Wednesday, 1 July 2009

The Call of the Wild and White Fang - Jack London


Read: January 2009


"It filled him with a great unrest and strange desires. It caused him to feel a vague, sweet gladness, and he was aware of wild yearnings and stirrings for he knew not what."


I had been intending to read Jack London for months before I actually got around to doing so. I can't remember exactly when he became the author I was most intrigued in, most wanted to read, but it was probably around the time I read Jon Krakauer's Into the Wild. Then Chris Stevens (the enigmatic DJ, artist and philosopher on the fantastic American drama show Northern Exposure) dedicated an entire episode to reading from 'The Call of the Wild' and 'White Fang' and I pretty much went straight out and bought it.

There is something about the tough, uncompromising wild which fascinates and inspires me. In my head the Alaskan wilds hold all sorts of romantic connotations and juvenile ideas of freedom, escape, and total peace. Perhaps because that sort of hard life is so completely alien to me, I feel it calling me in a way which is difficult to refuse. And this is only heightened having read these fantastically powerful depictions of life in the wild.

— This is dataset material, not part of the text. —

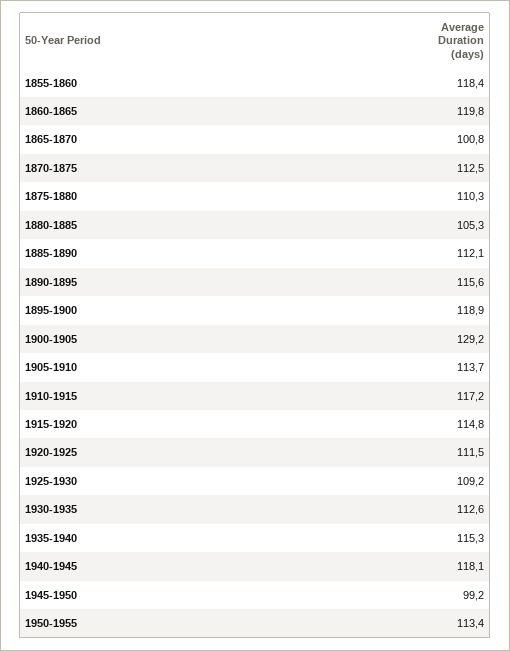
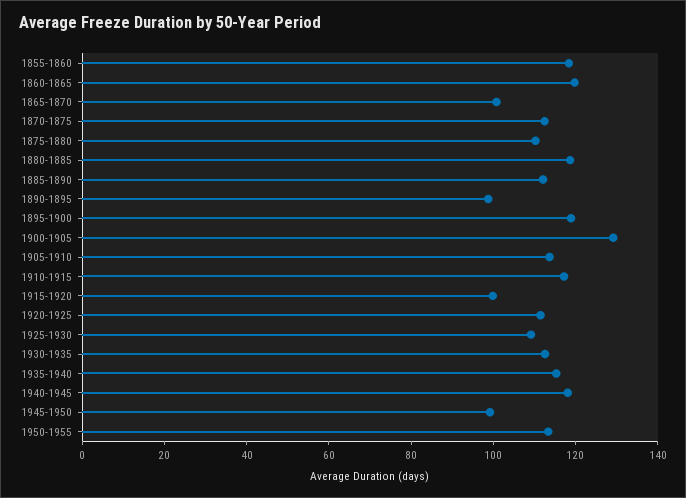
1880-1885: 105.3 -> 120
1890-1895: 115.6 -> 100
1915-1920: 114.8 -> 100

'The Call of the Wild' tells the story of Buck, a comfortable pet from California who is sold into the life of a pack dog in the frozen landscapes of Alaska. But after a tough few weeks Buck finds that he is in his element in that harsh cold climate and that the work tones his body, and fine tunes his entire system to function at peak physical condition. Up there in the wilds he can feel the ancestry of all the dogs who have come before him and as the call of the wild grows stronger he takes off on his own to join a pack of wolves.

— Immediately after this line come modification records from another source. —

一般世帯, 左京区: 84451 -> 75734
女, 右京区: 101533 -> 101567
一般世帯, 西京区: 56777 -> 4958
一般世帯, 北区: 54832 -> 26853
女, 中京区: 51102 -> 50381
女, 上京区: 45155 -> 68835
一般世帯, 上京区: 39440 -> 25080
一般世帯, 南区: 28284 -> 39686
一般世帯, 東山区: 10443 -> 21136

'White Fang' shows the other side of the coin, following the life of a ferocious wolf who comes away from the wild to find safety in the employ of humans. Never tamed he remains a vicious and unbeatable fighter until a strange human shows him kindness and he finds companionship and peace. From pet to wild animal, wild animal to something approaching tame, Jack London uses the journey of these two tough but loveable animals to hold a mirror up to the wild side of human nature.

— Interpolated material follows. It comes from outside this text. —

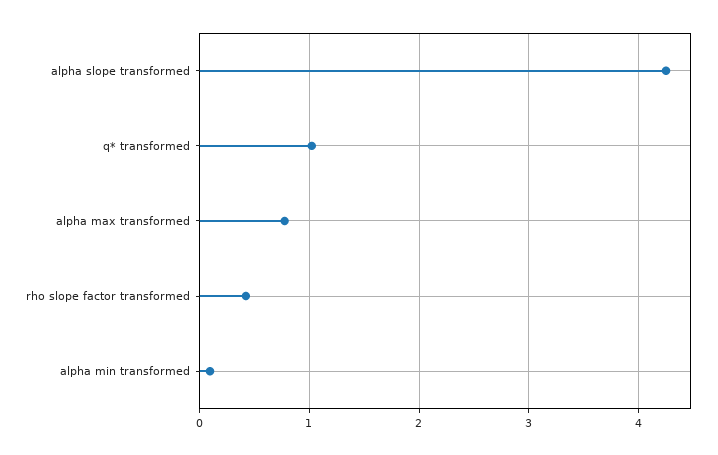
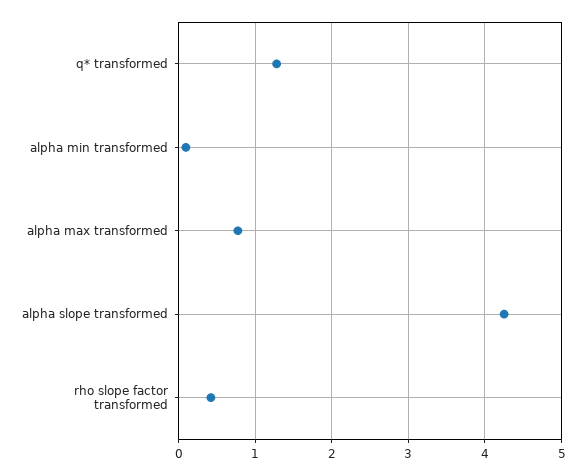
q* transformed: 1 -> 1.3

The skill with which he is able to get into the head of the animals and see life through their eyes is mind boggling. He doesn't personify them with human thoughts and emotions but gets inside their heads and looks at life as it might be like for them, with its own imperatives for life and intrinsic rules to be learned. Buck and White Fang and all the other dogs are proud and determined, adaptable and yet driven by a primordial force inside them, willing to relinquish control of their lives to the humans they view as gods, but only while it suits them. Never before have I seen the mind of an animal more fantastically interpreted than by Jack London in these two novellas.

They are a joy to read: beautifully described, excitingly plotted and providing fascinatingly savage insight into both the wildness and love which make up human nature. Although 'The Call of the Wild' probably has the more memorable passages and intrepid insight into the human condition, it is 'White Fang' which I enjoyed more. He is a character it is impossible not to love, even in the midst of his most vicious and terrifying moments. They are not cuddly, fuzzy, domesticated animals (these are no children's stories!) but with their independence of nature and strong will they remain thoroughly attractive, both as symbols of competing sides of human nature and characters in their own right.

"In this manner had fought forgotten ancestors. They quickened the old life within him, the old tricks which they had stamped into the heredity of the breed were his tricks... And when, on the still cold nights, he pointed his nose at a star and howled long and wolflike, it was his ancestors, dead and dust, pointing nose at star and howling down through the centuries and through him."